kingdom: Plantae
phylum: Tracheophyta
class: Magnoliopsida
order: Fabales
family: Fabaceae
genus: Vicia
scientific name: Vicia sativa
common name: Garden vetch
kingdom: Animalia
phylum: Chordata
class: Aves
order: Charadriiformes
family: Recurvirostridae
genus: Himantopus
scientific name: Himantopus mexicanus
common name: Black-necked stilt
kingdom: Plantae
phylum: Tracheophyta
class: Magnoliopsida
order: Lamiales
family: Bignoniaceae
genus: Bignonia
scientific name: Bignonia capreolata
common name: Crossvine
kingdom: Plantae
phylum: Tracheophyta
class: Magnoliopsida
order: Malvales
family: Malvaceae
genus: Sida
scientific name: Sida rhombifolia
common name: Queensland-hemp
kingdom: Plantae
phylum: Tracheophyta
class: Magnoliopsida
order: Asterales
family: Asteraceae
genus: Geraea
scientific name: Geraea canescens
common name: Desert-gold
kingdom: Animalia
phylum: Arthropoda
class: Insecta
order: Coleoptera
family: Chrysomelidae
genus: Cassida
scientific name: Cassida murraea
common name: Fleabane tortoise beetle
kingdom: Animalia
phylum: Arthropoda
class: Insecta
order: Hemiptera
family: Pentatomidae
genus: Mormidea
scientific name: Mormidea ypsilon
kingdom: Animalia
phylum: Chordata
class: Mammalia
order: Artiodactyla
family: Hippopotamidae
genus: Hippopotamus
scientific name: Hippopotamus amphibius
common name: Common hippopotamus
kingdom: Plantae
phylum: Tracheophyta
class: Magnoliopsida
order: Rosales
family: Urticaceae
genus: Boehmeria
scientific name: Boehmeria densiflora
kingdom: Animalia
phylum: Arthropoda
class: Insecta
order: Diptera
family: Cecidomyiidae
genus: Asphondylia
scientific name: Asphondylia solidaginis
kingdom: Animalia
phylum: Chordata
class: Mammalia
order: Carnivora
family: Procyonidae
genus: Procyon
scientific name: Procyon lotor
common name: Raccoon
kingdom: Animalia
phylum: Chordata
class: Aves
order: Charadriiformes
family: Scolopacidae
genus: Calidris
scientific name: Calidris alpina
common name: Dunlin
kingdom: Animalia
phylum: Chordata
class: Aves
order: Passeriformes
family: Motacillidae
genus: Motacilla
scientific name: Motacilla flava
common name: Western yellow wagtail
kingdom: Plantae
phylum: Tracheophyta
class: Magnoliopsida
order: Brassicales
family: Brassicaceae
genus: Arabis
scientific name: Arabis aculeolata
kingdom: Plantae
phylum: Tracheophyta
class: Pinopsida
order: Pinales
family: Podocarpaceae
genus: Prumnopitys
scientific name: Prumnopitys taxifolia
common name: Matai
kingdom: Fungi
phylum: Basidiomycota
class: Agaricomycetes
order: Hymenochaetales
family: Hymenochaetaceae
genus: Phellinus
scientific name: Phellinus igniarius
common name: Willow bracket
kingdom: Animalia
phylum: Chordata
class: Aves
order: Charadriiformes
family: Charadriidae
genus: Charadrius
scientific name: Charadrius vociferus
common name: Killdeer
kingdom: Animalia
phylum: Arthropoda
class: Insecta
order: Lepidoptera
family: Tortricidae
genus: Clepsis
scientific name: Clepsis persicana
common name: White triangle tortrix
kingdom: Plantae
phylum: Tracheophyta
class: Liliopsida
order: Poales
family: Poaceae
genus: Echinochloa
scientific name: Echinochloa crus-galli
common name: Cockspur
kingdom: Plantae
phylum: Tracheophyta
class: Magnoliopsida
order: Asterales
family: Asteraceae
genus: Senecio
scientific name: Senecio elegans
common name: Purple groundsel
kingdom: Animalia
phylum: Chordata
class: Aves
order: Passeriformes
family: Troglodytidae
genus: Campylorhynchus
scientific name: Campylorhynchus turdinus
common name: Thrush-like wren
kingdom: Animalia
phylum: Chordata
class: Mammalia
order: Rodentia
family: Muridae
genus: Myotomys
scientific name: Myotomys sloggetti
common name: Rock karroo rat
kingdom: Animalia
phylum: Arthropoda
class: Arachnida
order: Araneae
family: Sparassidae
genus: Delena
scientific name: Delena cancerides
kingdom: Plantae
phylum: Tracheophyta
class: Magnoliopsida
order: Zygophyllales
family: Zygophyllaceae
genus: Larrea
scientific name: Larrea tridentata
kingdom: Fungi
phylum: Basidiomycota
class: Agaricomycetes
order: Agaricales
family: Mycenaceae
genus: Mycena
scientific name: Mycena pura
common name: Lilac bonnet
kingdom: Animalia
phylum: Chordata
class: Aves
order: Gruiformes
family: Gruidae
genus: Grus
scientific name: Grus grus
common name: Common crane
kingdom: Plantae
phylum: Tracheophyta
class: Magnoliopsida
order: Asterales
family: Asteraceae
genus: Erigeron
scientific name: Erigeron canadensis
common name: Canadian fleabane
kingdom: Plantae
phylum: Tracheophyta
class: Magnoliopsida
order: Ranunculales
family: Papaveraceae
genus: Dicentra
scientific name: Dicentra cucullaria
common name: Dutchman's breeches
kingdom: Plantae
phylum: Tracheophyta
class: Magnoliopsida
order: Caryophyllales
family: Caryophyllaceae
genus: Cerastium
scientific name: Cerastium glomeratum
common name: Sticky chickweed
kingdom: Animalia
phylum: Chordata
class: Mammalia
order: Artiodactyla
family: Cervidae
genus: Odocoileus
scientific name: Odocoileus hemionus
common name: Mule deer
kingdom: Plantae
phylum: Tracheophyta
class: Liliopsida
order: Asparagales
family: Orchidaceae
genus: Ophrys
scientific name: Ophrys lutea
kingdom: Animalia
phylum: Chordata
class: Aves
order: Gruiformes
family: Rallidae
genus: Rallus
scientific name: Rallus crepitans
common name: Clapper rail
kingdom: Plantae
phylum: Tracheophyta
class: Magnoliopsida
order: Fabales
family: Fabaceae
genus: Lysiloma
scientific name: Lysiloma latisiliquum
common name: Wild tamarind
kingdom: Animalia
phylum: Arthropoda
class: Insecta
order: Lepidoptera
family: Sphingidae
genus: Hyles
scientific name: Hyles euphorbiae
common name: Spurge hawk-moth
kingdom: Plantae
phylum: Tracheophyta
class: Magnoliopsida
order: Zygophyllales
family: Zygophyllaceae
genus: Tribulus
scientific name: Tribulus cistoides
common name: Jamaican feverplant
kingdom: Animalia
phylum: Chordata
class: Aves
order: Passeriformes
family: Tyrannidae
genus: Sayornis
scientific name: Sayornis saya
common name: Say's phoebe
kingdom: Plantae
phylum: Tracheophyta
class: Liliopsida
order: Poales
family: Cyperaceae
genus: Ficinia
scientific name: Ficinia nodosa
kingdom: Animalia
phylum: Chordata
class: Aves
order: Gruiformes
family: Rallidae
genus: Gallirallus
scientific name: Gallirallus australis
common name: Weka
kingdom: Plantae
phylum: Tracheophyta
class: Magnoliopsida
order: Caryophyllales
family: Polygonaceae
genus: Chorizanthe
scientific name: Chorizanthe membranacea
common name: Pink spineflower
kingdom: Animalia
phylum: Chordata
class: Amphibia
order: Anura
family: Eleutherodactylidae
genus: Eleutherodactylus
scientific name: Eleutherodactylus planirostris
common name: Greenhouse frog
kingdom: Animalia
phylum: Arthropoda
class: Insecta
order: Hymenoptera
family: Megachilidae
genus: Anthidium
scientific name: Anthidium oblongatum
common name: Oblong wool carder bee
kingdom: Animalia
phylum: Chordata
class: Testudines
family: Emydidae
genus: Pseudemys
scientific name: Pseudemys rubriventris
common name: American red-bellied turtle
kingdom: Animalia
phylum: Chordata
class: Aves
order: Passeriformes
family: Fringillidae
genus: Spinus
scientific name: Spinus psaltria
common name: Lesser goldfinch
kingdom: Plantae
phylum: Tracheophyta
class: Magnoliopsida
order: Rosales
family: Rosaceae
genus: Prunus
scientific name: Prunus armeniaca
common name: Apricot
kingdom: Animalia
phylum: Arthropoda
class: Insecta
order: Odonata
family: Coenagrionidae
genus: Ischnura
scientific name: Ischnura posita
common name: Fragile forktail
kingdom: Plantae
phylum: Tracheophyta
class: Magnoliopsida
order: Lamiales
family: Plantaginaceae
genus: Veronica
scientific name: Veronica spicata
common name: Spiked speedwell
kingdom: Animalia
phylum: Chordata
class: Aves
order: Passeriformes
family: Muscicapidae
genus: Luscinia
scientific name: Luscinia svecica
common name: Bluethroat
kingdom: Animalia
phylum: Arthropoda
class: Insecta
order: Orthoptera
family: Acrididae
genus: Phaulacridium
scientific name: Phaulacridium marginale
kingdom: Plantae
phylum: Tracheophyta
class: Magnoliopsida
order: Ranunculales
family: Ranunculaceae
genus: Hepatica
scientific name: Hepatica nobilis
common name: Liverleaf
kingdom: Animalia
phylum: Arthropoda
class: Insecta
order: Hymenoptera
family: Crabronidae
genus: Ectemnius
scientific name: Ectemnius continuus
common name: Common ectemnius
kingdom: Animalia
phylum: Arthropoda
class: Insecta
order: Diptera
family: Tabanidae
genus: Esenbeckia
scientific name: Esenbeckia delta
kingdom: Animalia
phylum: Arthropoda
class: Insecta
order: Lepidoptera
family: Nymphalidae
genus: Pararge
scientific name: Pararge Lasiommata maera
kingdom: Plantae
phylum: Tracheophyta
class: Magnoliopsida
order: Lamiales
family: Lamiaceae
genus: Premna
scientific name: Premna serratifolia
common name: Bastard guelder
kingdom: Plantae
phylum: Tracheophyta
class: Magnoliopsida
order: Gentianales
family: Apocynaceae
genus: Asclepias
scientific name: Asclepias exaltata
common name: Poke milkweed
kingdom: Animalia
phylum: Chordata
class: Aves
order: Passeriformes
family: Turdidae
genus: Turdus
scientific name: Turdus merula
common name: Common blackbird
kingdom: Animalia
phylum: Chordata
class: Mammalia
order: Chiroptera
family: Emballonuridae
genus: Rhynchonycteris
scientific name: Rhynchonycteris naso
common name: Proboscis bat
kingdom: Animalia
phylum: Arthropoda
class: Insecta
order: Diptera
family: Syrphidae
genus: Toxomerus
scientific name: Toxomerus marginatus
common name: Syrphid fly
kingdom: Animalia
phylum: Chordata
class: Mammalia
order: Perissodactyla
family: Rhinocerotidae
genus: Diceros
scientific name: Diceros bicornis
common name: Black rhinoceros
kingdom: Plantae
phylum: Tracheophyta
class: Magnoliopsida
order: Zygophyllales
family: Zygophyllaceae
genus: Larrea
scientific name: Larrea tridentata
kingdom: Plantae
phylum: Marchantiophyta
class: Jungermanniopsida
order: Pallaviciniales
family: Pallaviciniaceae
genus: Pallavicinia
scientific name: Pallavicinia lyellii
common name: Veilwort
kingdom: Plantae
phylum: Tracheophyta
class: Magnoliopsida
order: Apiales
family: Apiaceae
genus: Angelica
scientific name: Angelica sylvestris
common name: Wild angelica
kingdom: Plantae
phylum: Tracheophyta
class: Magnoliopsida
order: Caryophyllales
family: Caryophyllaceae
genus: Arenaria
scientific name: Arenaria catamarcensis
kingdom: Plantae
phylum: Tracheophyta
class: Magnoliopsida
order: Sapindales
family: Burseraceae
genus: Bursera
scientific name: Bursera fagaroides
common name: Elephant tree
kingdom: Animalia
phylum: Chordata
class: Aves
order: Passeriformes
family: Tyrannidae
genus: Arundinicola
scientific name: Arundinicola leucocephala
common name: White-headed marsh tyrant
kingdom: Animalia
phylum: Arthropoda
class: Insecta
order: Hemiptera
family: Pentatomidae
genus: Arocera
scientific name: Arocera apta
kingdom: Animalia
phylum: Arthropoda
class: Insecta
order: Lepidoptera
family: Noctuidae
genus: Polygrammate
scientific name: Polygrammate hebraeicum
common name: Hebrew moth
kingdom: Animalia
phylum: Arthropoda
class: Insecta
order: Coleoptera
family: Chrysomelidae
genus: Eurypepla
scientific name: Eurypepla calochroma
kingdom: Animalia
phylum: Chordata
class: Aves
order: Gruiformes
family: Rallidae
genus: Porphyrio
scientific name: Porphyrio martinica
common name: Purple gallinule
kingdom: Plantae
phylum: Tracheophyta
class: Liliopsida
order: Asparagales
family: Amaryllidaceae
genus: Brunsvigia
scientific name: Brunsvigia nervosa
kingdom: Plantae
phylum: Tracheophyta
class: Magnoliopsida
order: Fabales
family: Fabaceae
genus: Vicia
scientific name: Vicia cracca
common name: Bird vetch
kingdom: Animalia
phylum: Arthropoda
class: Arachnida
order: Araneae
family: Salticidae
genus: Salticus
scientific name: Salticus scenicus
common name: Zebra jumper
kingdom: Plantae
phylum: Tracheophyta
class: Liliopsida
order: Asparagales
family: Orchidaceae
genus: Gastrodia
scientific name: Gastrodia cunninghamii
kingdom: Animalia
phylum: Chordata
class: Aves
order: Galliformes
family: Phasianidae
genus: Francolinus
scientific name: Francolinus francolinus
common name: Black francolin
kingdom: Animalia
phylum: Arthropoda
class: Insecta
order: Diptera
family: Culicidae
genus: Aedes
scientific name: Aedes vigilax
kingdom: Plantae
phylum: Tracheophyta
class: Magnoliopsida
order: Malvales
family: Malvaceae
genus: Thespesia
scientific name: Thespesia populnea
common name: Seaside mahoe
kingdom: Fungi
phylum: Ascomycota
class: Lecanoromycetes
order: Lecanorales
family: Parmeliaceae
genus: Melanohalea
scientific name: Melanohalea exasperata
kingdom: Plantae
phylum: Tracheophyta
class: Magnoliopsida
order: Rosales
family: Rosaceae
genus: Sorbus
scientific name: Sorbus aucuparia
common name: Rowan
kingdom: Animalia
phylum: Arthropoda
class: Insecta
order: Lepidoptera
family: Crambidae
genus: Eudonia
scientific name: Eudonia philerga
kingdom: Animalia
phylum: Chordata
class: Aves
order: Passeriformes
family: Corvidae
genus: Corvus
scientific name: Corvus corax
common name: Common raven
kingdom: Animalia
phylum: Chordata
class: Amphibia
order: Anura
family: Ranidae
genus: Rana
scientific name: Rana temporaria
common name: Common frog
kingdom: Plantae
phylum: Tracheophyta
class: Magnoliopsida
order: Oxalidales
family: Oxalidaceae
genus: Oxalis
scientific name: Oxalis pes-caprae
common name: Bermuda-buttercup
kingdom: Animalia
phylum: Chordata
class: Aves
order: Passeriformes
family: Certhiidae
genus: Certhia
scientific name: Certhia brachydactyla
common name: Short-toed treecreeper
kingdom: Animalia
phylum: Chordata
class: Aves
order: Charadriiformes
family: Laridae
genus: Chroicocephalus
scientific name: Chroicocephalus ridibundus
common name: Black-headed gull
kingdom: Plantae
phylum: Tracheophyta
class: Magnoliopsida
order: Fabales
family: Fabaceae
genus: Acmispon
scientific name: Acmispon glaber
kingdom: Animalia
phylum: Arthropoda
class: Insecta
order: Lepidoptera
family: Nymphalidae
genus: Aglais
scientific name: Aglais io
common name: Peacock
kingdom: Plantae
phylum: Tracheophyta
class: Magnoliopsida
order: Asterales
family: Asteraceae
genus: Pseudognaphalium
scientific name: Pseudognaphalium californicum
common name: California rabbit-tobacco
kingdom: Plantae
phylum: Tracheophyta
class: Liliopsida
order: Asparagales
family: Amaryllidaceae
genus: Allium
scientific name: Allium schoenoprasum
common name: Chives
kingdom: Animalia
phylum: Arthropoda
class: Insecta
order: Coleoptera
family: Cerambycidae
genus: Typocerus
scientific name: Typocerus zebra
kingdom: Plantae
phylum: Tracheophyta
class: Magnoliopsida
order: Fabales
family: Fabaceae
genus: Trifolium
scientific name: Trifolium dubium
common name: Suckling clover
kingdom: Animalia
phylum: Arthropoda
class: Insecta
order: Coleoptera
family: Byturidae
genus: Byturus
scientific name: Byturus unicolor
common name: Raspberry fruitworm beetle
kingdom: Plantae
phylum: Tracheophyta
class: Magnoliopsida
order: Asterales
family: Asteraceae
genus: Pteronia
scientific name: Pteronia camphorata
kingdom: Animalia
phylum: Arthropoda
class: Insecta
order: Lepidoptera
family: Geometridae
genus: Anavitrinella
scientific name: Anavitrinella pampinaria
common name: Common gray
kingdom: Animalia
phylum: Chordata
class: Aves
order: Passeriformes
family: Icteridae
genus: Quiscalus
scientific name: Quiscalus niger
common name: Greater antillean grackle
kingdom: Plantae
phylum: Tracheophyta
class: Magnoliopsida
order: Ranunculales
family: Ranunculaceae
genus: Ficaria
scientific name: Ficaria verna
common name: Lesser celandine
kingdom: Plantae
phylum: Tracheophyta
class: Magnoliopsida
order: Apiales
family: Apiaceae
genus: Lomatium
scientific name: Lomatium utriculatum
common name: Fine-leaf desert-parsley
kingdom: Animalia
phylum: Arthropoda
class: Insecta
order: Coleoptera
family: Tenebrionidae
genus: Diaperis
------------------------
● **EXERCISE TASK**: Take the stretch from the beginning of the entries through the line containing "scientific name: Himantopus mexicanus" and render it as a JSON list of strings, one string per line, leaving out blank lines.

● **ANSWER FOR THIS EXERCISE**:
[
  "kingdom: Plantae",
  "phylum: Tracheophyta",
  "class: Magnoliopsida",
  "order: Fabales",
  "family: Fabaceae",
  "genus: Vicia",
  "scientific name: Vicia sativa",
  "common name: Garden vetch",
  "kingdom: Animalia",
  "phylum: Chordata",
  "class: Aves",
  "order: Charadriiformes",
  "family: Recurvirostridae",
  "genus: Himantopus",
  "scientific name: Himantopus mexicanus"
]